Es gebe auch negatives Feedback, aber das sei eher selten der Fall. Zum Beispiel sei schon die Frage aufgekommen, wer denn beweise, dass diese Geschichten alle echt sind. Über solche Aussagen ärgert sich Kim: „Da bekomme ich so einen Hals.“
Podcast ist in der Kategorie True Crime
Kim und Lise haben auch schon mit dem zweiten Schritt angefangen: ein Podcast in der Kategorie True Crime – „weil es wahre Verbrechen sind, die da begangen werden, jeden Tag und jede Sekunde überall auf dieser Welt.“ Die erste Folge ist am Samstag (08.04.) erschienen. In der zweiten Folge sprechen Kim und Lise auch über persönliche Erlebnisse. Sie wollen auch Geschichten aus dem Archiv vorlesen.
Im Podcast möchte das Kollektiv auch Fragen wie „Was passiert eigentlich, wenn ich Vergewaltiger anzeige?“ klären. Dazu planen sie, Experten aus verschiedenen Gebieten einzuladen, z. B. Menschen, die mit Opfern zusammenarbeiten. Aber auch hier sollen die Opfer selbst zu Wort kommen. Auch Gespräche mit Tätern und Täterinnen können sich die beiden vorstellen.
Das hat das Kollektiv für die Zukunft geplant
Ein Ziel der beiden ist, dass das Archiv auch international bekannt wird und Geschichten aus aller Welt archiviert werden. Außerdem planen Kim und Lise Ausstellungen und Kooperationen. „Wir haben ganz viele Ideen." Als Nächstes möchte das Kollektiv eine visuelle Übersetzung auf eine künstlerische Art auf die Beine stellen.

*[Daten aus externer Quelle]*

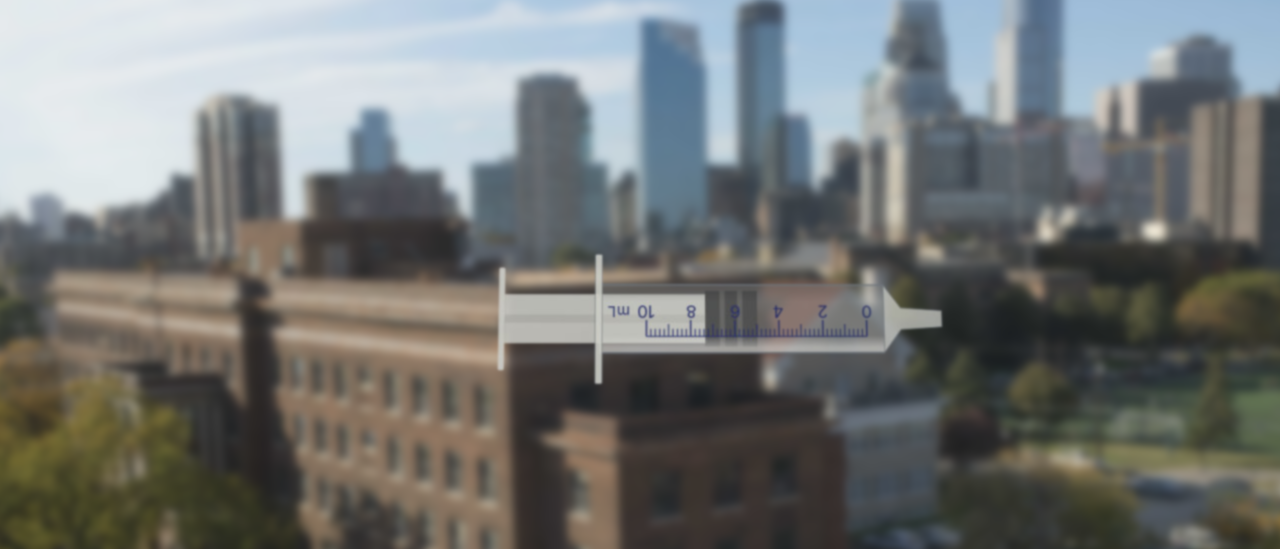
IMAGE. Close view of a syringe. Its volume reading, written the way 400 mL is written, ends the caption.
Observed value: 5 mL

Außerdem arbeiten sie gerade an einer ersten Finanzierung und haben zur Unterstützung ein Paypal-Konto errichtet. „Wir möchten, dass die Website nicht nur auf Englisch, sondern in allen Sprachen verfügbar ist. Da suchen wir noch nach einer Möglichkeit, alles übersetzen zu lassen“, erzählen Kim und Lise. Denn: Bei einem solch sensiblen Thema fühle man sich in der eigenen Sprache einfach sicherer.